Acrescente linha agulha, que vamos ter nomes de criadores
talentosos como Nei Galvão, Di Paula, Maurício
Nonato e Di Carlos, o descobridor de Luana de Noilles. Foi
em meados da década de 90, incentivada pela explosão
da cena fashion no País, que a moda baiana ganhou uma
identidade própria com a chegada de uma nova geração
de estilistas modernos, que se destacaram com um trabalho
criativo e urbano.
Robério Sampaio foi um dos precursores desta nova onda.

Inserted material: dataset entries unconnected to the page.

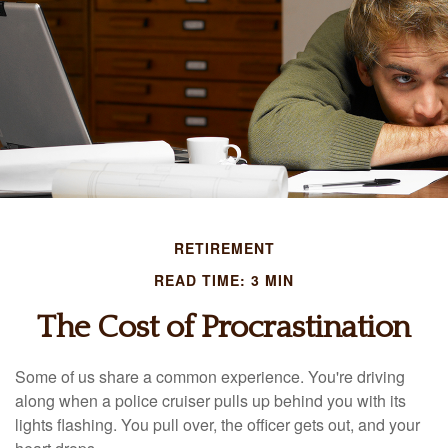
RETIREMENT
READ TIME: 3 MIN
The Cost of Procrastination
Some of us share a common experience. You're driving
along when a police cruiser pulls up behind you with its
lights flashing. You pull over, the officer gets out, and your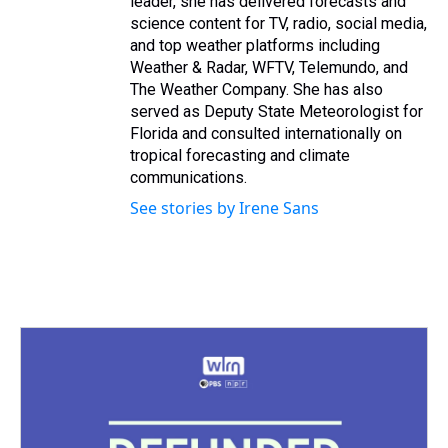
leader, she has delivered forecasts and
science content for TV, radio, social media,
and top weather platforms including
Weather & Radar, WFTV, Telemundo, and
The Weather Company. She has also
served as Deputy State Meteorologist for
Florida and consulted internationally on
tropical forecasting and climate
communications.
See stories by Irene Sans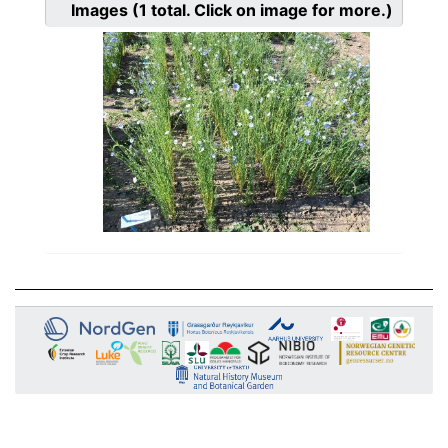
Images
(1
total. Click on image for more.)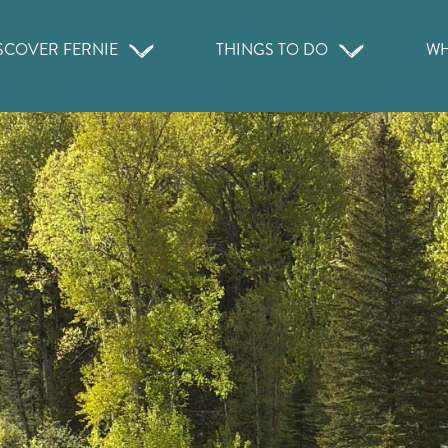
SCOVER FERNIE
THINGS TO DO
WH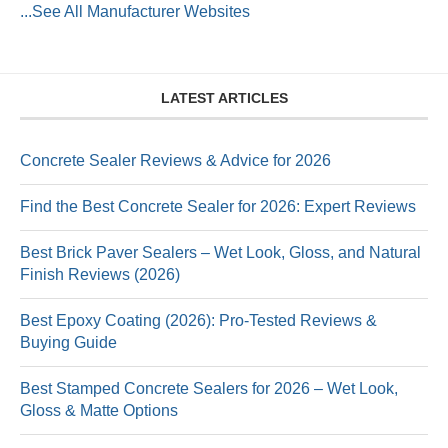
...See All Manufacturer Websites
LATEST ARTICLES
Concrete Sealer Reviews & Advice for 2026
Find the Best Concrete Sealer for 2026: Expert Reviews
Best Brick Paver Sealers – Wet Look, Gloss, and Natural
Finish Reviews (2026)
Best Epoxy Coating (2026): Pro-Tested Reviews &
Buying Guide
Best Stamped Concrete Sealers for 2026 – Wet Look,
Gloss & Matte Options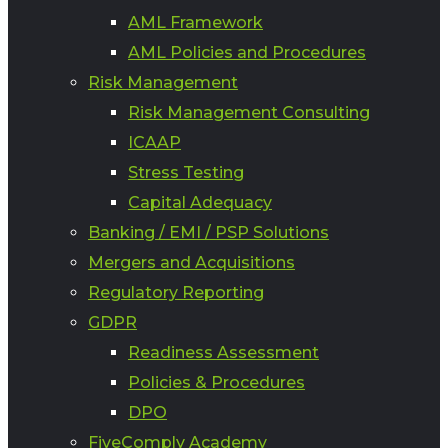
AML Framework
AML Policies and Procedures
Risk Management
Risk Management Consulting
ICAAP
Stress Testing
Capital Adequacy
Banking / EMI / PSP Solutions
Mergers and Acquisitions
Regulatory Reporting
GDPR
Readiness Assessment
Policies & Procedures
DPO
FiveComply Academy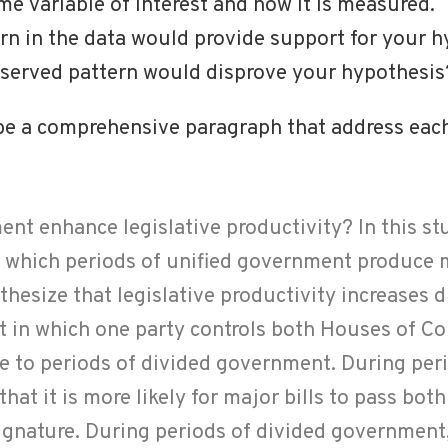
e variable of interest and how it is measured.
rn in the data would provide support for your 
bserved pattern would disprove your hypothesis
 be a comprehensive paragraph that address each
nt enhance legislative productivity? In this stu
o which periods of unified government produce 
thesize that legislative productivity increases 
t in which one party controls both Houses of C
ve to periods of divided government. During peri
hat it is more likely for major bills to pass bo
signature. During periods of divided government,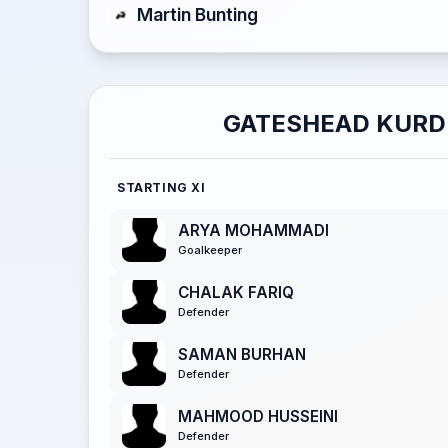
Martin Bunting
GATESHEAD KURD
STARTING XI
ARYA MOHAMMADI
Goalkeeper
CHALAK FARIQ
Defender
SAMAN BURHAN
Defender
MAHMOOD HUSSEINI
Defender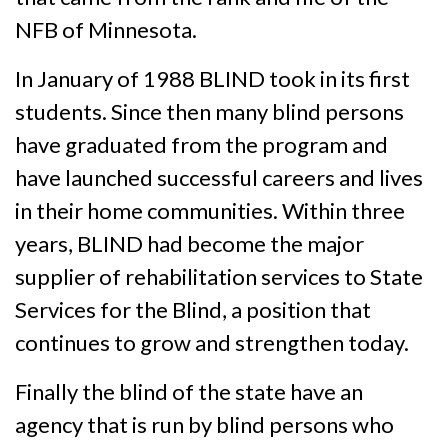
NFB of Minnesota.
In January of 1988 BLIND took in its first
students. Since then many blind persons
have graduated from the program and
have launched successful careers and lives
in their home communities. Within three
years, BLIND had become the major
supplier of rehabilitation services to State
Services for the Blind, a position that
continues to grow and strengthen today.
Finally the blind of the state have an
agency that is run by blind persons who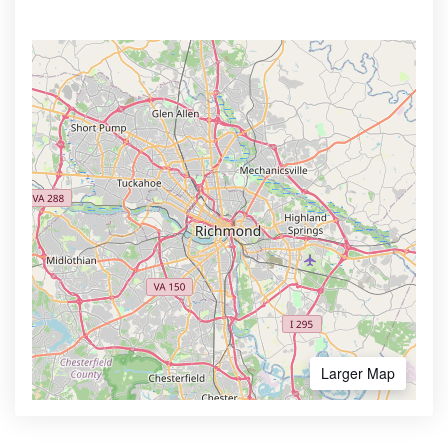
Larger Map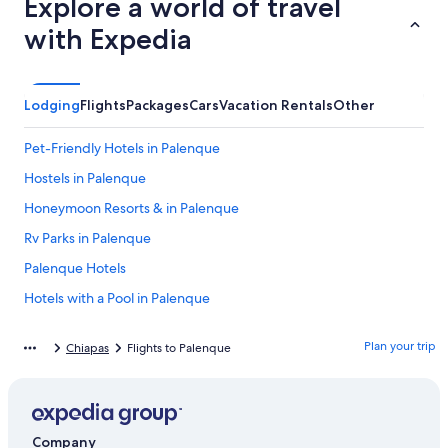
Explore a world of travel
with Expedia
Lodging
Flights
Packages
Cars
Vacation Rentals
Other
Pet-Friendly Hotels in Palenque
Hostels in Palenque
Honeymoon Resorts & in Palenque
Rv Parks in Palenque
Palenque Hotels
Hotels with a Pool in Palenque
Luxury Hotels in Palenque
Plan your trip
Chiapas
Flights to Palenque
Hotels with Early Check-in in Palenque
Green Hotels in Palenque
Hotels with Free Wifi in Palenque
Company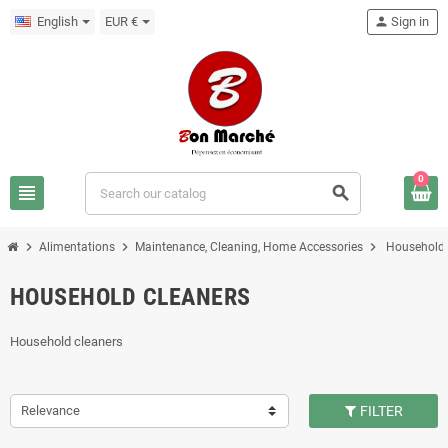
English
EUR €
person
Sign in
0
view_headline
search
chevron_right
chevron_right
chevron_right
Alimentations
Maintenance, Cleaning, Home Accessories
Household 
HOUSEHOLD CLEANERS
Household cleaners
Relevance
FILTER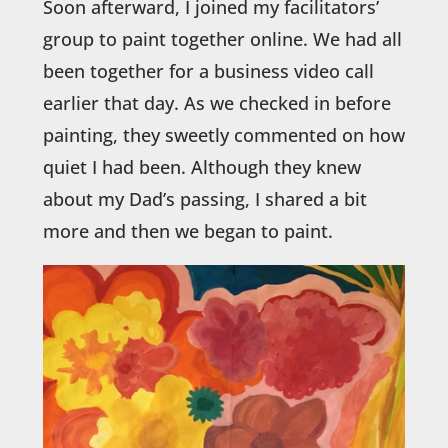
Soon afterward, I joined my facilitators’
group to paint together online. We had all
been together for a business video call
earlier that day. As we checked in before
painting, they sweetly commented on how
quiet I had been. Although they knew
about my Dad’s passing, I shared a bit
more and then we began to paint.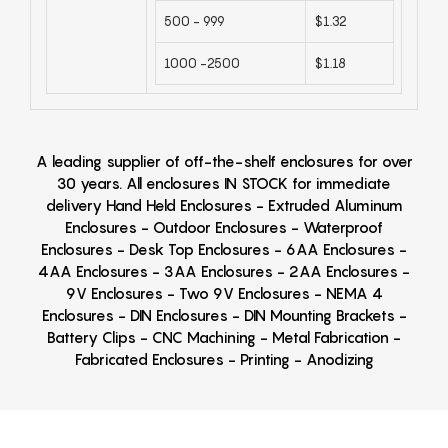
500 - 999
$1.32
1000 -2500
$1.18
A leading supplier of off-the-shelf enclosures for over
30 years. All enclosures IN STOCK for immediate
delivery Hand Held Enclosures - Extruded Aluminum
Enclosures - Outdoor Enclosures - Waterproof
Enclosures - Desk Top Enclosures - 6AA Enclosures -
4AA Enclosures - 3AA Enclosures - 2AA Enclosures -
9V Enclosures - Two 9V Enclosures - NEMA 4
Enclosures - DIN Enclosures - DIN Mounting Brackets -
Battery Clips - CNC Machining - Metal Fabrication -
Fabricated Enclosures - Printing - Anodizing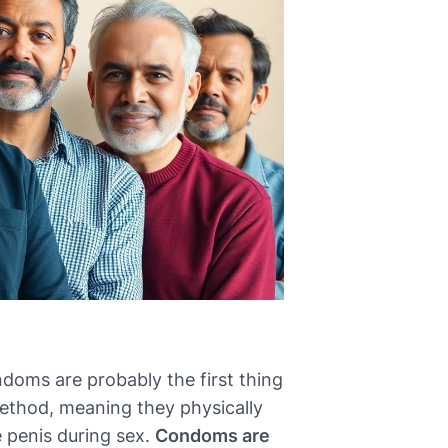
doms are probably the first thing
method, meaning they physically
 penis during sex.
Condoms are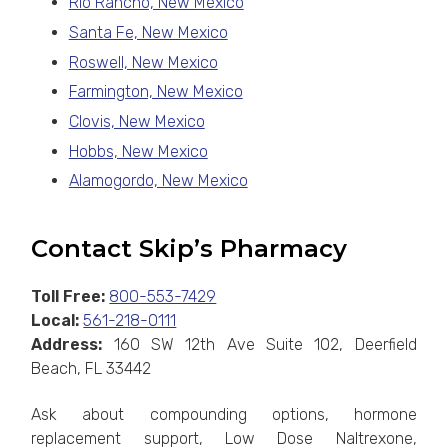
Rio Rancho, New Mexico
Santa Fe, New Mexico
Roswell, New Mexico
Farmington, New Mexico
Clovis, New Mexico
Hobbs, New Mexico
Alamogordo, New Mexico
Contact Skip’s Pharmacy
Toll Free:
800-553-7429
Local:
561-218-0111
Address:
160 SW 12th Ave Suite 102, Deerfield
Beach, FL 33442
Ask about compounding options, hormone
replacement support, Low Dose Naltrexone,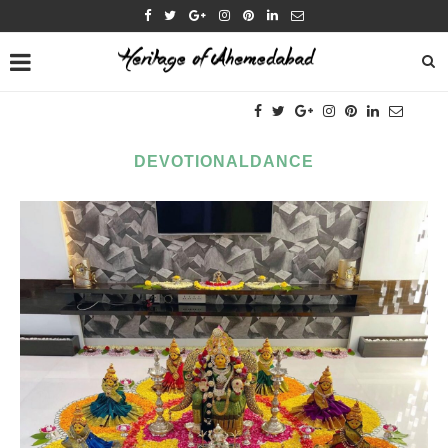
DEVOTIONALDANCE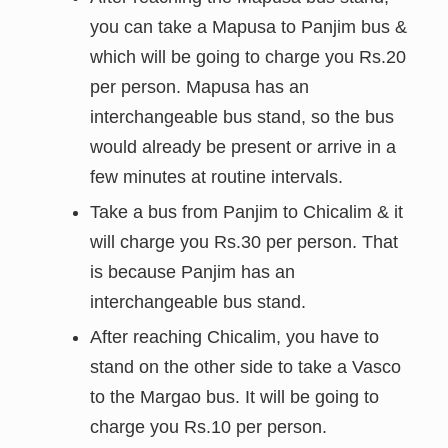
you can take a Mapusa to Panjim bus &
which
will be going to charge you Rs.20
per person. Mapusa has an
interchangeable bus stand, so the bus
would already be present or arrive in a
few minutes at routine intervals.
Take a bus from Panjim to Chicalim & it
will charge you Rs.30 per person. That
is because
Panjim has an
interchangeable bus stand.
After reaching Chicalim, you have to
stand on the other side to take a Vasco
to the Margao bus. It will be going to
charge you Rs.10 per person.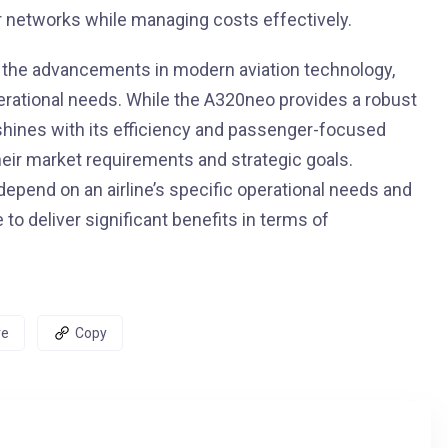
ir networks while managing costs effectively.
 the advancements in modern aviation technology,
perational needs. While the A320neo provides a robust
 shines with its efficiency and passenger-focused
eir market requirements and strategic goals.
 depend on an airline’s specific operational needs and
to deliver significant benefits in terms of
re
Copy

Hoje, motivo de orgulho dos baianos, a sua marca, a Sarttore,
já começava a fazer sucesso antes da cidade
ser contagiada pela febre de eventos produzidos pelos shoppings
centers. Além de Robério Sampaio, que passou
a lançar as coleções em shows concorrídissimos,
a empresária Michelle Magalhães, com a sua já
extinta loja 2M, promoveu um grande desfile com a participação
de todas as tops do país, no Solar do Unhão.
Com a chegada dos calendários de lançamentos,
organizados pelos Shoppings, como o Iguatemi Collection (atual
Semana Iguatemi de Moda), Barra Fashion e Center Lapa Fashion
Mix, entre outros, a moda baiana pôde ?nalmente entrar
em cena. Foi no Concurso Novos Estilistas, promovido pelo
Shopping Barra, que foram revelados nomes como Márcia
Ganem, Soudam & Kaveski, Costa Ribeiro, Luciana Galeão,
Fábio Sândi, Otávio Sampaio e Roney George
e Ricardo Arita.
Às vésperas da abertura da temporada de Verão
2004/2005, todos entram num processo louco de produção
que os levam a um exílio voluntário em seus
ateliês. O resultado poderá ser conferido em
breve nas passarelas da Bahia, do Brasil e do mundo.